Tuesday, June 24, 2008

Process Examination #21: The Home Stretch

I mentioned that, a few weeks ago, the last handful of chapters in THUMB popped out of my brain in a very vague outline. I was all set two weeks ago when I took time off from work to start the crazy dash to the finish line. And I did manage a good 5K words or more those few days. Then I seemed to lose a bit of steam. I think I've figured out my silly brain again.

Given that my first draft is all about finding a common language for my left and right brains on a particular story, it's unsurprising that the two halves of me will be in synch a bit more somewhere in the third act of the story (I use a four-act structure). That's about at 70K of story, and it makes sense that enough groundwork has been laid down in the draft that the left brain can finally understand a bit better the crazy talk my right brain is using to explain the story. The left-brain/right-brain dictionary (i.e. the first draft) is nearly done.

This is bliss for the left brain. At last, efficiency can take the lead and we can quickly finish the silly draft and start fixing the bloody thing to sell it and publish it and move that career forward, dammit.

The right brain is not as enthused. Afterall, the left brain is jumping ahead of her a bit. Sure, that control freak is getting it mostly the way she sees it, but she's not discovering the story any more and sharing it. And she can't start going through the rest of the draft to find threads that need polishing until the draft is finished because there's a chance something's still lurking there to surprise her, or that a particular way an event in the vague outline is set down will influence the best way to fix something earlier. In essence, the poor thing's bored.

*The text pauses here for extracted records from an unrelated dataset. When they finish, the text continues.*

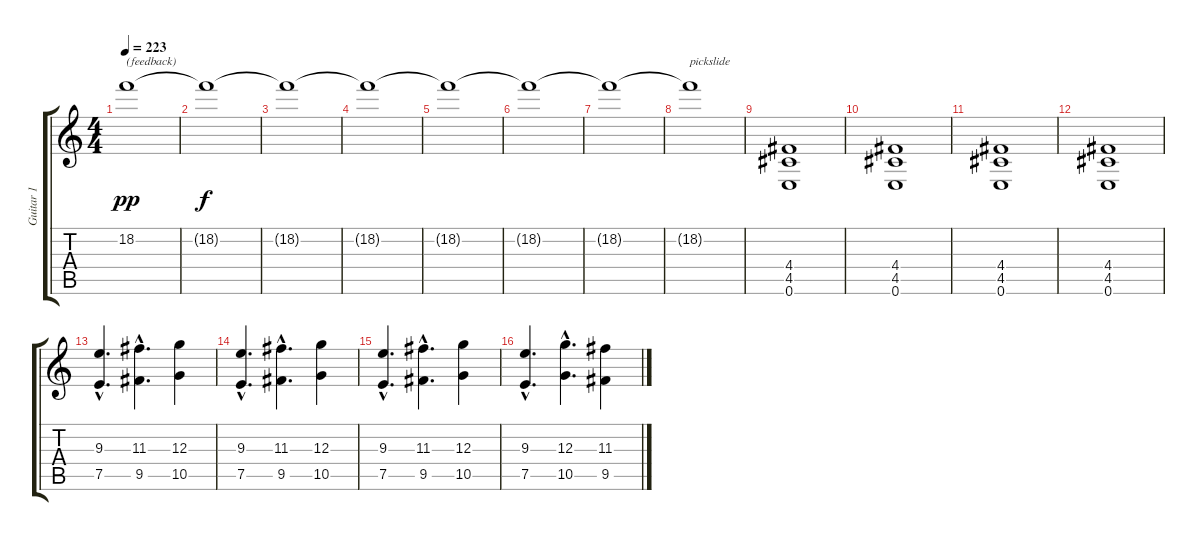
\track ("Guitar 1" "Guitar 1") {instrument distortionguitar}
\staff {score tabs}
\tuning (E4 B3 G3 D3 A2 E2) {hide}
\ts (4 4)
\tempo 223
\clef g2
\ks c
18.2.1{txt "(feedback)" dy pp instrument distortionguitar} |
18.2{t}.1{dy f} |
18.2{t}.1 |
18.2{t}.1 |
18.2{t}.1 |
18.2{t}.1 |
18.2{t}.1 |
18.2{t}.1{txt "pickslide"} |
(4.4 4.5 0.6).1 |
(4.4 4.5 0.6).1 |
(4.4 4.5 0.6).1 |
(4.4 4.5 0.6).1 |
(9.3{hac} 7.5{hac}).4{d} (11.3{hac} 9.5{hac}).4{d} (12.3 10.5).4 |
(9.3{hac} 7.5{hac}).4{d} (11.3{hac} 9.5{hac}).4{d} (12.3 10.5).4 |
(9.3{hac} 7.5{hac}).4{d} (11.3{hac} 9.5{hac}).4{d} (12.3 10.5).4 |
(9.3{hac} 7.5{hac}).4{d} (12.3{hac} 10.5{hac}).4{d} (11.3 9.5).4
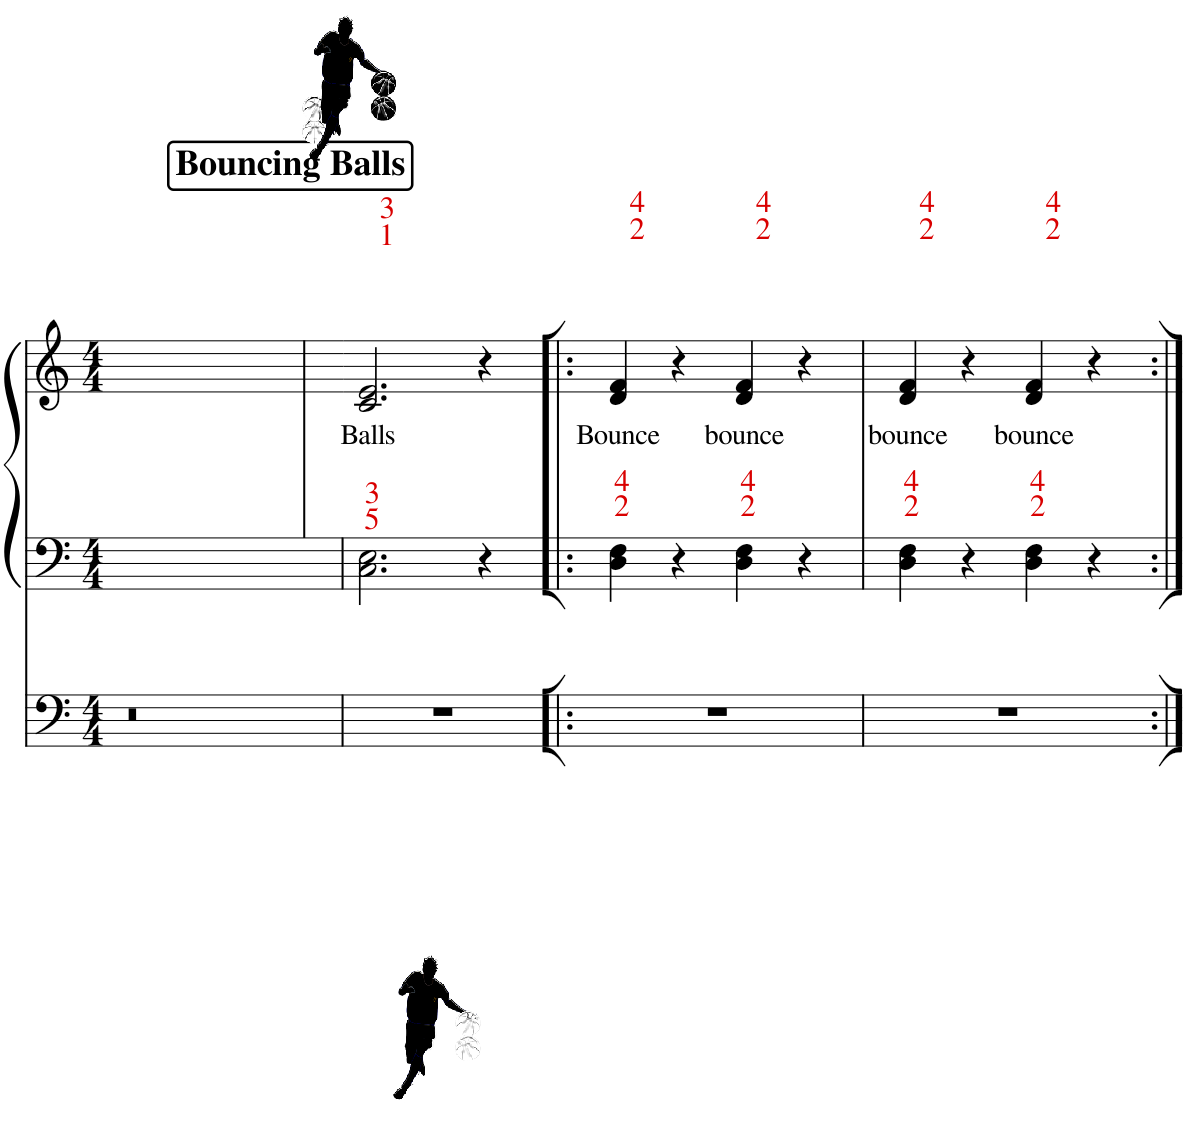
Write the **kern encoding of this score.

**kern	**kern	**kern	**kern	**text
*part3	*part2	*part1	*part1	*part1
*staff4	*staff3	*staff2	*staff1	*staff1
*I"Voice	*I"Voice	*I"Piano	*	*
*I'Vo.	*I'Vo.	*I'Pno	*	*
!!LO:PB:g=z
*clefG2	*clefG2	*clefF4	*clefG2	*
*k[]	*k[]	*k[]	*k[]	*
*M4/4	*M4/4	*M4/4	*M4/4	*
=81	=81	=81	=81	=81
*^	*	*	*	*
4r	1ryy	1ryy	1ryy	1ryy	.
2.cc	.	.	.	.	.
8r	4ee	1ryy	1ryy	1ryy	.
4.ff	.	.	.	.	.
.	8r	.	.	.	.
.	8r	.	.	.	.
4gg	4r	.	.	.	.
4r	4r	.	.	.	.
!!LO:REH:place=s1:a:B:cj:fs=14:t=Bouncing Balls
=82	=82	=82	=82	=82	=82
!	!	!LO:N:vis=8	!	!	!LO:LY:b
*	*	*^	*	*	*
*v	*v	*	*^	*	*	*
1r	8.r	4c	4.ryy	2.C\ 2.E\	2.c/ 2.e/	Balls
.	2e	.	.	.	.	.
.	.	4r	.	.	.	.
.	.	.	2r	.	.	.
.	.	2r	.	.	.	.
.	16r	.	.	.	.	.
.	8r	.	.	1ryy	1ryy	.
.	8r	.	8r	.	.	.
1ryy	1ryy	1ryy	1ryy	.	.	.
.	.	.	.	4r	4r	.
*	*	*v	*v	*	*	*
=83!|:	=83!|:	=83!|:	=83!|:	=83!|:	=83!|:
!	!	!	!	!	!LO:LY:b
1r	2d	8r	4D\ 4F\	4d/ 4f/	Bounce
.	.	2f	.	.	.
.	.	.	4r	4r	.
!	!	!	!	!	!LO:LY:b
.	2d	.	4D\ 4F\	4d/ 4f/	bounce
.	.	4.f	.	.	.
.	.	.	4r	4r	.
=84	=84	=84	=84	=84	=84
!	!	!	!	!	!LO:LY:b
1r	2d	8r	4D\ 4F\	4d/ 4f/	bounce
.	.	2f	.	.	.
.	.	.	4r	4r	.
!	!	!	!	!	!LO:LY:b
.	2d	.	4D\ 4F\	4d/ 4f/	bounce
.	.	4.f	.	.	.
.	.	.	4r	4r	.
*	*v	*v	*	*	*
=:|!	=:|!	=:|!	=:|!	=:|!
*-	*-	*-	*-	*-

Yes, my brain is so lovely. In the early part of writing a novel, the left brain is hyperfrustrated to the point that progress is often derailed to go back and make the opening "just right" or to stall a scene while researching precisely how ionic propulsion works or to grind forward momentum to a halt by asking logic questions regarding plot point feasibility and such. Meanwhile, the right brain keeps dragging the story along as best she can, working fast to deflect the left brain's issues and keep him engaged. In the later part of writing a novel, the right brain starts to lose interest while the left brain charges ahead with only the goal of "The End" driving him, not caring that he's leaving the creative half behind as he goes.

Just lovely.

(Brief aside: I wonder how much of my ruminations on my process are driven by being a Gemini. I've always tended to think of my self in terms of duality, just seems natural. Taking it to this extreme is a bit new, but still feels normal and not in any way crazy. Wonder what others less comfortable with Gemini's twin-nature think about this.)

The way to combat the early novel left-brain/right-brain combat was to convince the left-brain that the right-brain's way was more efficient in the long-run. To deal with the late novel battle phenomenon, I think I need to convince the right-brain that the left-brain is looking at the story from a completely different perspective that will probably surprise her (or at least entertain in its simplicity and/or ridiculousness). If she's waiting to see what the left-brain will do next with the story as vaguely outlined, she might be more willing to contribute her part to finishing the silly book.

I'm really looking forward to putting my revision process in terms of this left-brain/right-brain conflict. Now that they have a common language to use in discussing this story, nothing else can possibly go wrong, right? Heehee.